It’s been over three years since Hugh Jackman called time on his career as Wolverine in Logan, and speaking to Comic Book, director James Mangold has been speaking about bringing closure to Jackman’s 17-year spell as the iconic Marvel character and how they reached the decision to kill off the fan favourite mutant.
“The process is a lot less of a committee than you’d think,” said Mangold. “It was really Hugh [Jackman] and I at first. It seemed logical, that if it were going to be his last film, that he’s either going to ride off onto the horizon or die, that you need to have some kind of curtain on his story. That’s a logical assumption, right?

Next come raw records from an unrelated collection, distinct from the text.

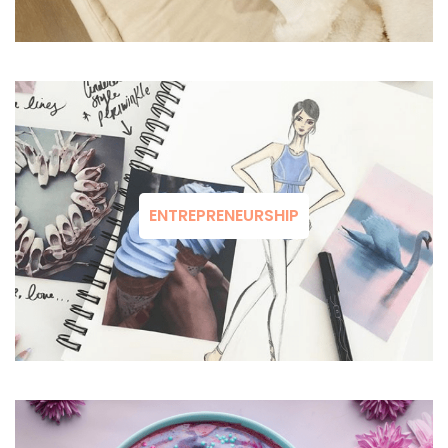
ENTREPRENEURSHIP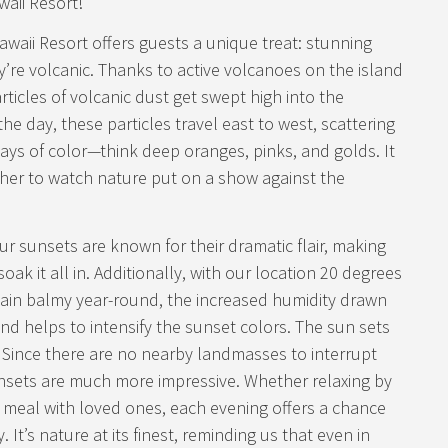
waii Resort!
waii Resort offers guests a unique treat: stunning
’re volcanic. Thanks to active volcanoes on the island
rticles of volcanic dust get swept high into the
e day, these particles travel east to west, scattering
lays of color—think deep oranges, pinks, and golds. It
ther to watch nature put on a show against the
ur sunsets are known for their dramatic flair, making
oak it all in. Additionally, with our location 20 degrees
ain balmy year-round, the increased humidity drawn
d helps to intensify the sunset colors. The sun sets
 Since there are no nearby landmasses to interrupt
nsets are much more impressive. Whether relaxing by
g a meal with loved ones, each evening offers a chance
 It’s nature at its finest, reminding us that even in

You either have the Shane ending where he rides off on the mountain to parts unknown, which had largely been the way his character was resolved in every proceeding movie or you’d kill him.”
“The reason the choice was at our feet was because you needed the sense of closure,” he continued. “You needed some sense of an ending if you were going to end, if you were dealing with the legacy of Hugh’s many performances and many films, and trying to set this part in some definitive way. Frankly, even the studio didn’t even have nervousness about it, because it felt like an event. It gave the movie, on a simple level, the reality that while it may not feature as flamboyant or expensive action as some other movies, that the must see of the movie was going to be because it would be the end of a legend.”
Logan did indeed mark the end of a legend, but of course the X-Men landscape looks very different these days, with Disney having acquired the rights to the property as part of its Fox takeover, and the mutant heroes – and the Fantastic Four – now available to Marvel Studios.
Although he’d previously indicated that he’d be open to reprising the role of Wolverine for an Avengers appearance, Jackman has since ruled out a return to the character as part of the MCU, and Mangold went on to admit that he would be surprised if we did see the actor back as Logan – although he wouldn’t be against it if the right story came along.
“I’d be startled that Hugh was strapping it on again,” he said. “The thing that I always want to know when I hear this is obviously, on the web, everyone trades in rumors. So, the nugget or the headline becomes the clickbait in the trade so that it would be, ‘Downey’s back,’ or ‘Jackman’s back,’ would be the headline, which people would then debate. What I’d be curious about if any one of these things happened would be, what are they doing with it? Meaning, I would have no qualm about it if someone had a good idea. “If it’s basically, ‘I ran out of money and I needed a big paycheck, and I’m doing an empty film that cheapens the quality of the previous.’ Well, that would be its own sadness.”